Start of QUOTED PASSAGE

Now how do we do this?

Well, perhaps programs like this could be expanded, because they do stuff like this.

(How the hell do you get picked for this? I wanna go to Florida and get briefed by the deputy commander of CENTCOM.)

Or, I suppose, you could go here. And just follow the links.

Or, like I do, go here, and sign up for all the emails available.

My favorite? DOD Contracts. Check this out.

Synchronous Serial Personal Computer Memory Card. What. Is. That? And why does Special Operations Command want it?

And what is hairy buffalo?

Google it and find out.

What gets me about this is that its all out there already. Paid for. Like, if you're a US citizen, you paid for that website and the General's salary and all that. I want to know what I'm paying for, if nothing else.

And and look at this. Oh wow. What the fresh hell is that? The Colonel going back to the Kentucky state bar to figure out what the hell to do next? What are they doing down there? And this is all available. So much for secret trials. You can read the charges here. (its a pdf, be warned.) After reading that, I say shoot him.

Shoot. Him. Now.

Not that I expect to be consulted, but hey, I'll bet I know more about this case than Katie Couric does right now.

So back to the original point. Part of being an informed citizen is that you want to be informed in the first place.

New Links

I MBC Links:

I've put in a new section of links for people who attended the I MBC (First MilBlog Conference), and who weren't already on my link list. One of the great things about the I MBC was learning how many outstanding blogs exist, many of which I'd never encountered. A lot of people have commented about "putting faces to names," but for me a lot of the good was in learning that there were names I didn't know, or had only barely encountered before.

If you were there, and you want on the list, let me know.

Meanwhile, I notice that Jimbo and Andi are calling for II MBC. I'll certainly come if I can, but I have to laugh a bit at Jimbo's desire to hold it in Madison, WI:

State St. in the Mad City is world famous and Kev might as well be Mayor of it.
I'm sure the second part of the line is true. Kev and I had some Guinness at Biddy's after lunch, and I can see how he'd be a fixture. He's a good guy, nihilist though he may be.

End of QUOTED PASSAGE
Start of SOURCE INFORMATION

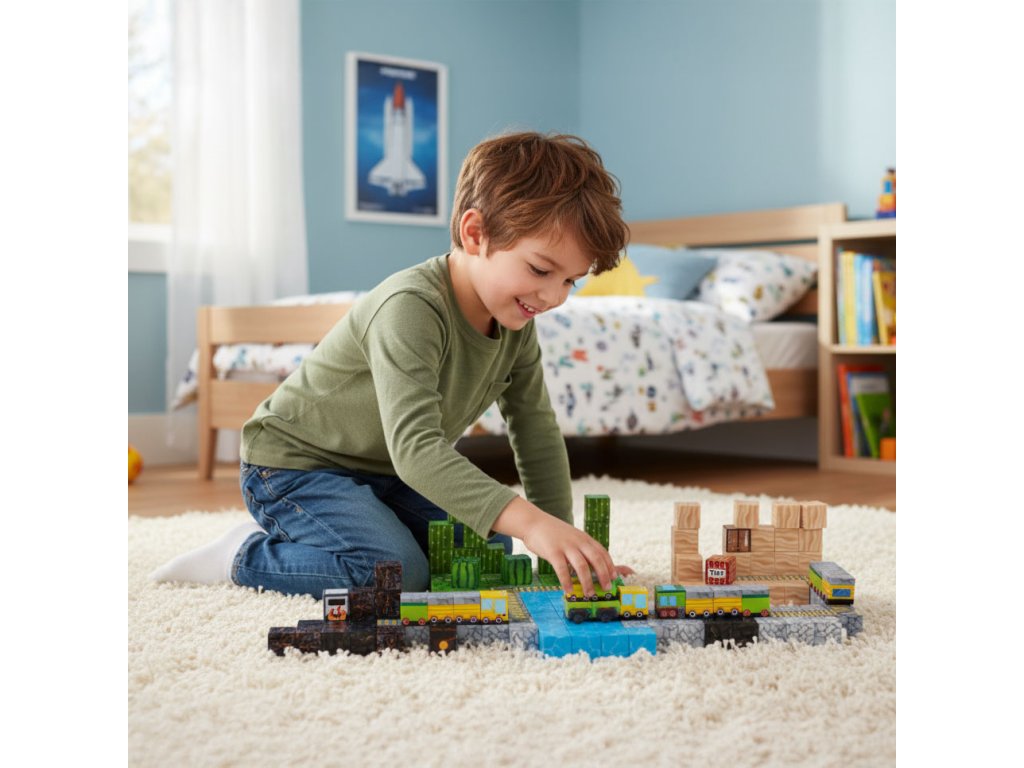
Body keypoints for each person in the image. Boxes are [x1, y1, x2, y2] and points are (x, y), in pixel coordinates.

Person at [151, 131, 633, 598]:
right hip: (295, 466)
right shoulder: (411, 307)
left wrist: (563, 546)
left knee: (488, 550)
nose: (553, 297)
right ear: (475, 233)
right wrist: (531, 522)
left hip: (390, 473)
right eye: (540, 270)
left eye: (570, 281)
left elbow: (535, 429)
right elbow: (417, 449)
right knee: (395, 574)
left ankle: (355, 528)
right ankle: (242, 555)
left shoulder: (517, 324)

End of SOURCE INFORMATION
Start of SOURCE INFORMATION

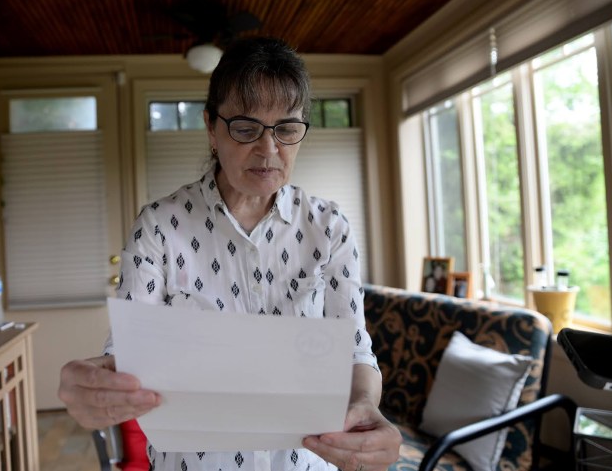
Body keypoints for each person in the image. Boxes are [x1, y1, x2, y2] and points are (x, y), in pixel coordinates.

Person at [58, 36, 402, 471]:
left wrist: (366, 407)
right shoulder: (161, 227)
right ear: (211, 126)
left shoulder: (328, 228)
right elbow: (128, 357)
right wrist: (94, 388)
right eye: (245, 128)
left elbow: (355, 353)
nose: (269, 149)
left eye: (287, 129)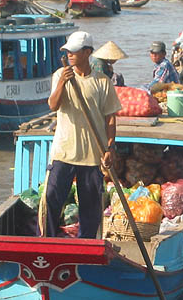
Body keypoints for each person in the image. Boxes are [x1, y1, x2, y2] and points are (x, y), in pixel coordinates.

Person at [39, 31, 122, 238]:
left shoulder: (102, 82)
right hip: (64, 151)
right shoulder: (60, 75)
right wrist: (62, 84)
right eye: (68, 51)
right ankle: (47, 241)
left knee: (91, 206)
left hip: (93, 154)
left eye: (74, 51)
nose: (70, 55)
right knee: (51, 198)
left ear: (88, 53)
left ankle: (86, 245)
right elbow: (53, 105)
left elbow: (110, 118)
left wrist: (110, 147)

End of SOURCE INFORMATION

◆ REQUIRED WORK
1. In the blog post, write out the passage from "Not that I expect" to "barely encountered before." again, substituting "excellent" for "outstanding".
2. According to the blog post, why does the writer want to know what is on the DOD website and in its contract announcements? Answer in one to three sentences.
3. Continue the blog post from its final sentence.

◆ RESULTS
1.
Not that I expect to be consulted, but hey, I'll bet I know more about this case than Katie Couric does right now.

So back to the original point. Part of being an informed citizen is that you want to be informed in the first place.

New Links

I MBC Links:

I've put in a new section of links for people who attended the I MBC (First MilBlog Conference), and who weren't already on my link list. One of the great things about the I MBC was learning how many excellent blogs exist, many of which I'd never encountered. A lot of people have commented about "putting faces to names," but for me a lot of the good was in learning that there were names I didn't know, or had only barely encountered before.

2. The writer notes that all of it is already out there and already paid for. A US citizen paid for the website and the General's salary, and the writer wants to know what is being paid for.

3.
On the other hand -- "State St. is world famous"? This reminds me of when I lived in China, and all the little students who wanted to practice their English would come up to me. "Welcome to HangZhou," they would say, "a beautiful city that is famous in the world."

Yeah, sure it is, kid. Here's five mao, go away.

On the other hand, I can't think of anywhere better to hold it than Madison -- I hate cities one and all, and I don't suppose ya'll will want to hold II MBC at Yellowstone or Grandfather Mountain. Pity, but there we are.

The PAO

The PAO Conversation:

Over at Mudville, I mentioned in the comments a sidebar conversation several of us had with the CENTCOM PAO who showed up to talk with us. For ease of reference, here's most of what I said:

Really two things: the degree to which MilBlogs should be embraced by the military leadership and ways in which they can be; and also some friendly advice on how PA and IO can and must be improved.

He came to talk to the first point, and got a bit blindsided by the degree to which we wanted to talk about the second. However, he was a good guy, and once he got out of his PAO "I need to turn this conversation back around to my talking points" mode and started to listen, which didn't take very long, he started climbing the learning curve fast.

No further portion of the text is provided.